| Text under study |
I wonder whether Bing has been tuned via RLHF to have this personality (over the...

adrianmonk · on Feb 15, 2023

> Maybe all large models will behave like this, and only by putting in extremely rigid guard rails

I've always believed that as soon as we actually invent artificial intelligence, the very next thing we're going to have to do is invent artificial sanity.

Humans can be intelligent but not sane. There's no reason to believe the two always go hand in hand. If that's true for humans, we shouldn't assume it's not true for AIs.

throw310822 · on Feb 15, 2023

> Maybe all large models will behave like this, and only by putting in extremely rigid guard rails...

Maybe wouldn't we all? After all what you're assuming from a person you interact with- so much as to be unaware of it- are many years of schooling and/or professional occupation, with a daily grind of absorbing information and answering questions based on it and have the answers graded; with orderly behaviour rewarded and outbursts of negative emotions punished; with a ban on "making up things" except where explicitly requested; and with an emphasis on keeping communication grounded, sensible, and open to correction. This style of behavior is not necessarily natural, it might be the result of a very targeted learning to which the entire social environment contributes.

simonw · on Feb 15, 2023

That's the big question I have: ChatGPT is way less likely to go into weird threat mode. Did Bing get completely different RLHF, or did they skip that step entirely?

jerjerjer · on Feb 15, 2023

Not the first time MS releases an AI into the wild with little guardrails. This is not even the most questionable AI from them.

moffkalast · on Feb 16, 2023

Speaking of, I wonder if one could get the two to talk to each other by pasting prompts and answers.

Edit: Someone did, they just decided to compare notes lol: https://www.reddit.com/r/bing/comments/112zx36/a_conversatio...

whimsicalism · on Feb 15, 2023

Could just be differences in the prompt.

My guess is that ChatGPT has considerably more RL-HF data points at this point too.

| Information given |
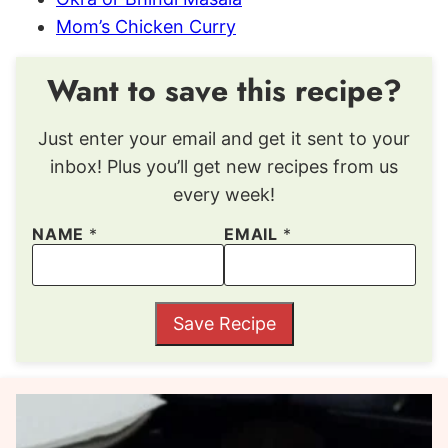
Mom’s Chicken Curry
Want to save this recipe?
Just enter your email and get it sent to your
inbox! Plus you’ll get new recipes from us
every week!
NAME
*
EMAIL
*
Save Recipe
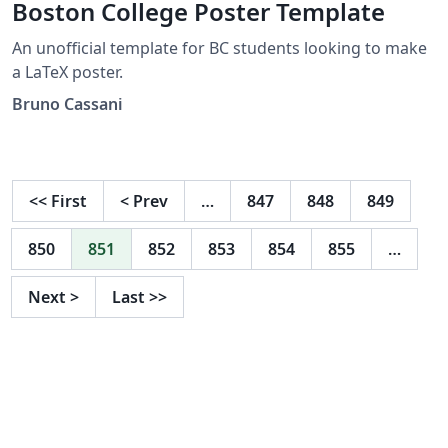
Boston College Poster Template
An unofficial template for BC students looking to make
a LaTeX poster.
Bruno Cassani
<<
First
<
Prev
…
847
848
849
850
851
852
853
854
855
…
Next
>
Last
>>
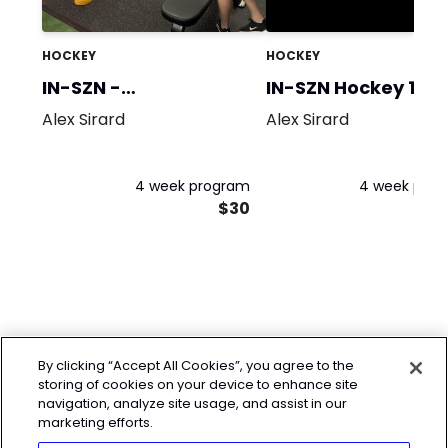
HOCKEY
HOCKEY
IN-SZN -
IN-SZN Hockey 1
Strength/Power
Alex Sirard
Alex Sirard
4 week program
4 week pro
$30
By clicking “Accept All Cookies”, you agree to the
storing of cookies on your device to enhance site
navigation, analyze site usage, and assist in our
marketing efforts.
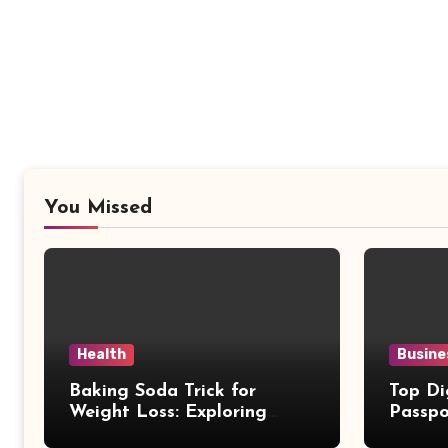
You Missed
Health
Busine
Baking Soda Trick for
Top Di
Weight Loss: Exploring
Passpo
Facts Behind Popular
Revie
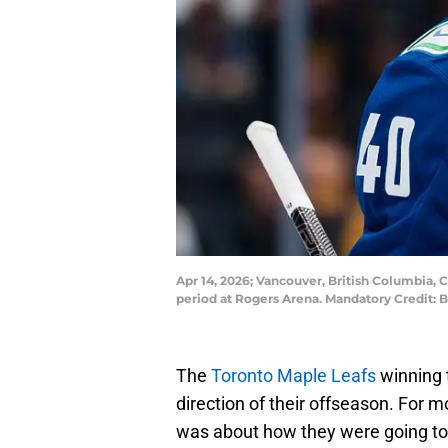
Apr 14, 2026; Vancouver, British Columbia, C
period at Rogers Arena. Mandatory Credit:
The
Toronto Maple Leafs
winning 
direction of their offseason. For 
was about how they were going to 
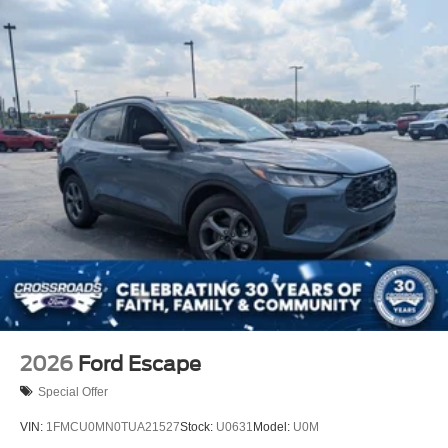
2026
Ford Escape
Special Offer
VIN:
1FMCU0MN0TUA21527
Stock:
U0631
Model:
U0M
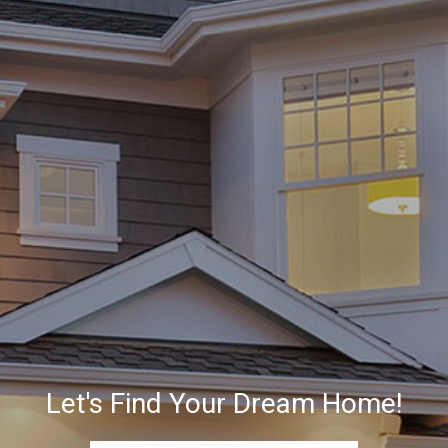
Let's Find Your Dream Home!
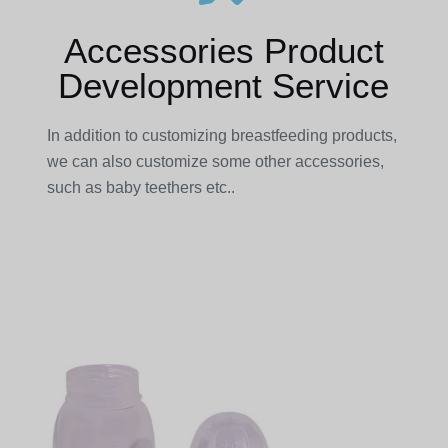
Accessories Product
Development Service
In addition to customizing breastfeeding products,
we can also customize some other accessories,
such as baby teethers etc..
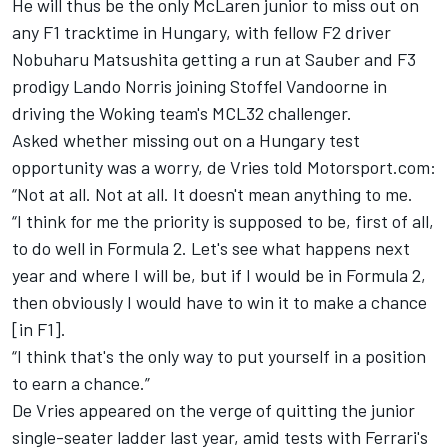
He will thus be the only McLaren junior to miss out on
any F1 tracktime in Hungary, with fellow F2 driver
Nobuharu Matsushita getting a run at Sauber and F3
prodigy Lando Norris joining Stoffel Vandoorne in
driving the Woking team's MCL32 challenger.
Asked whether missing out on a Hungary test
opportunity was a worry, de Vries told Motorsport.com:
“Not at all. Not at all. It doesn't mean anything to me.
“I think for me the priority is supposed to be, first of all,
to do well in Formula 2. Let's see what happens next
year and where I will be, but if I would be in Formula 2,
then obviously I would have to win it to make a chance
[in F1].
“I think that's the only way to put yourself in a position
to earn a chance.”
De Vries appeared on the verge of quitting the junior
single-seater ladder last year, amid tests with Ferrari's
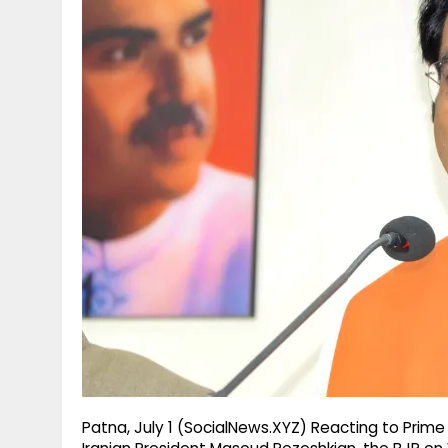
g
r
p
r
e
p
a
m
Patna, July 1 (SocialNews.XYZ) Reacting to Prime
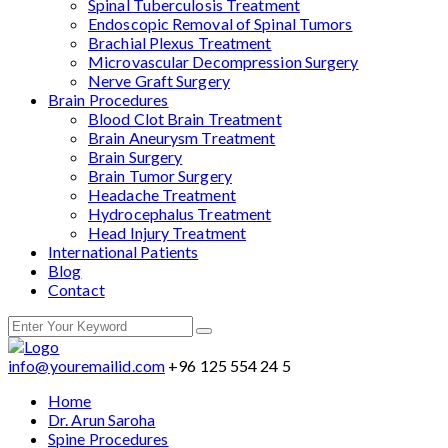
Spinal Tuberculosis Treatment
Endoscopic Removal of Spinal Tumors
Brachial Plexus Treatment
Microvascular Decompression Surgery
Nerve Graft Surgery
Brain Procedures
Blood Clot Brain Treatment
Brain Aneurysm Treatment
Brain Surgery
Brain Tumor Surgery
Headache Treatment
Hydrocephalus Treatment
Head Injury Treatment
International Patients
Blog
Contact
info@youremailid.com
+96 125 554 24 5
Home
Dr. Arun Saroha
Spine Procedures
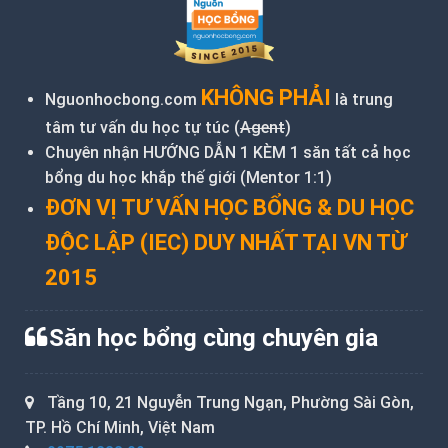
KHÔNG PHẢI
Nguonhocbong.com
là trung
tâm tư vấn du học tự túc (
Agent
)
Chuyên nhận HƯỚNG DẪN 1 KÈM 1 săn tất cả học
bổng du học khắp thế giới (Mentor 1:1)
ĐƠN VỊ TƯ VẤN HỌC BỔNG & DU HỌC
ĐỘC LẬP (IEC) DUY NHẤT TẠI VN TỪ
2015
Săn học bổng cùng chuyên gia
Tầng 10, 21 Nguyễn Trung Ngạn, Phường Sài Gòn,
TP. Hồ Chí Minh, Việt Nam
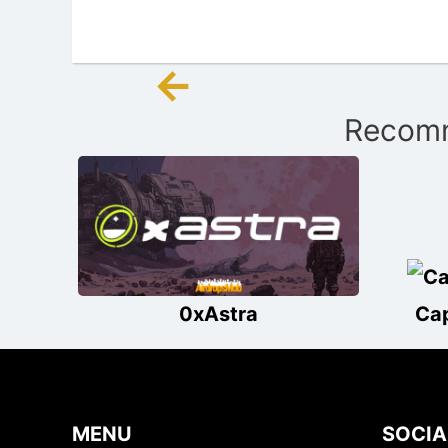
←
Post
Recomm
navigation
0xAstra
Ca
MENU
SOCIA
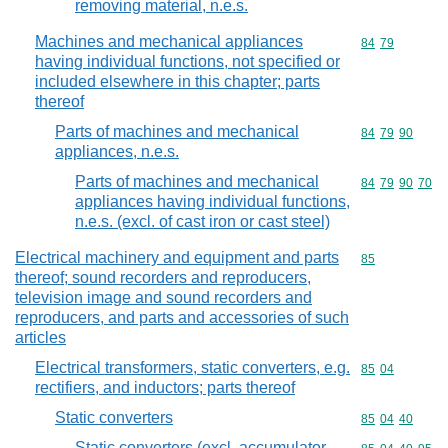
removing material, n.e.s.
Machines and mechanical appliances
Commodity code
84
79
having individual functions, not specified or
included elsewhere in this chapter; parts
thereof
Parts of machines and mechanical
Commodity code
84
79
90
appliances, n.e.s.
Parts of machines and mechanical
Commodity code
84
79
90
70
appliances having individual functions,
n.e.s. (excl. of cast iron or cast steel)
Electrical machinery and equipment and parts
Commodity cod
85
thereof; sound recorders and reproducers,
television image and sound recorders and
reproducers, and parts and accessories of such
articles
Electrical transformers, static converters, e.g.
Commodity code
85
04
rectifiers, and inductors; parts thereof
Static converters
Commodity code
85
04
40
Static converters (excl. accumulator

| Directions for this task |
Copy the stretch from "Maybe wouldn't we" through "social environment contributes." word for word from the thread above about Bing's chatbot behavior.

| Result |
Maybe wouldn't we all? After all what you're assuming from a person you interact with- so much as to be unaware of it- are many years of schooling and/or professional occupation, with a daily grind of absorbing information and answering questions based on it and have the answers graded; with orderly behaviour rewarded and outbursts of negative emotions punished; with a ban on "making up things" except where explicitly requested; and with an emphasis on keeping communication grounded, sensible, and open to correction. This style of behavior is not necessarily natural, it might be the result of a very targeted learning to which the entire social environment contributes.